En République démocratique du Congo, la découverte d'une fosse commune continue de susciter bien des questions. La nuit du 19 au 20 mars dernier, 421 cadavres ont été inhumés dans un cimetière à près de 100 km de Kinshasa. Qui sont les personnes qui ont été enterrées dans cette fosse ? S'agit-il d'indigents, comme le dit le pouvoir, ou d'opposants politiques, comme d'autres le suspectent. Une enquête a été ouverte sur place mais permettra-t-elle de faire la lumière? Nombreux sont ceux qui doutent de l’impartialité de la justice. L'affaire témoigne en tout cas du manque de confiance d'une partie grandissante des Congolais envers le pouvoir en place et des peurs liées à la brutalité des services de renseignement.
La police scientifique a confiné la zone. Une barricade a été dressée à hauteur d'homme, sur à peu près 25m². A cet endroit, désormais sous surveillance, 421 corps sortis de la morgue de Kinshasa ont été ensevelis. La nuit de l'inhumation, entre 2 et 4 heures du matin, l’odeur des cadavres était apparemment à ce point pestilentielle, que les voisins auraient été sortis de leur sommeil. Ils auraient immédiatement alerté les Nations unies.
Sur place, nous accompagnons le procureur chargé de l'enquête. Un chapeau Stetson vissé sur la tête, l'homme à la barbichette soignée est affable. Il entend jouer la transparence. Autour de lui, un escadron d'officiers de police judiciaire, blouse blanche siglée sur le dos, nous escorte.
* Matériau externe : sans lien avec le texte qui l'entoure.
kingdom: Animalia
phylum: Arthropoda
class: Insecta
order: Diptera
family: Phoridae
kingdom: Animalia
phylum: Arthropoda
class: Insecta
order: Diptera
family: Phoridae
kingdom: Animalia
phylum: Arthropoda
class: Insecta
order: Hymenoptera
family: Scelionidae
D'emblée pourtant, une réponse du procureur interpelle. Plus d'un mois après les faits, Ghislain Mwehu Kahozi ne semble toujours pas savoir précisément qui a été enterré ici en pleine nuit. "L’identité au sens strict, je pense qu'il serait prématuré pour moi de pouvoir vous le confirmer".
Le procureur a pourtant publié un rapport d'enquête intermédiaire qui semble éloigner toute hypothèse suspicieuse quant aux corps ensevelis à Maluku alors que cette question primordiale de l’identité des dépouilles n'est pas élucidée.
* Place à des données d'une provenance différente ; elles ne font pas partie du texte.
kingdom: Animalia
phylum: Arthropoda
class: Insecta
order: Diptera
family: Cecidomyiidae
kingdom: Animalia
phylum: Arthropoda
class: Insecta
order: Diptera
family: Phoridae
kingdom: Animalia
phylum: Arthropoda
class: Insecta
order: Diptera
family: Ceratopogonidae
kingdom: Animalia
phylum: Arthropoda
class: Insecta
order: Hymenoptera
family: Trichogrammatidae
Lors de cette visite, clairement organisée, pour ne pas dire mise en scène, pour notre équipe, nous sommes suivis de près. Toutes nos questions sont consignées par l'un des magistrats instructeurs présents sur le site. L'un des experts scientifiques en blouse de laboratoire nous filme ostensiblement, en permanence.
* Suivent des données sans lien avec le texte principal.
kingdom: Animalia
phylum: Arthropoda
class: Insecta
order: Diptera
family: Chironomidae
Est-ce une manière de nous montrer que l'enquête est en de bonnes mains, que rien n'est laissé à l'approximatif et que le procureur prend l'affaire au sérieux? L'homme se dit en tout cas déterminé à établir la vérité. "Si les enquêtes révèlent qu'il faut procéder à une exhumation, nous procéderons à l'exhumation", affirme-t-il.
Alors, qui est enterré dans cette fosse commune? Certains imaginent qu'on pourrait y trouver quelques uns des manifestants et opposants politiques qui ont disparu après leur arrestation lors des manifestations en début d'année à Kinshasa.
Trois jours durant, entre le 19 et le 21 janvier, les partis d'opposition et certaines associations des droits humains ont défilé dans la capitale congolaise pour s'opposer aux velléités de modification de la loi électorale qui aurait pu permettre au Président Kabila de se représenter pour un troisième mandat. Il y a eu de nombreuses interpellations. Certaines personnes ne seraient plus réapparues depuis.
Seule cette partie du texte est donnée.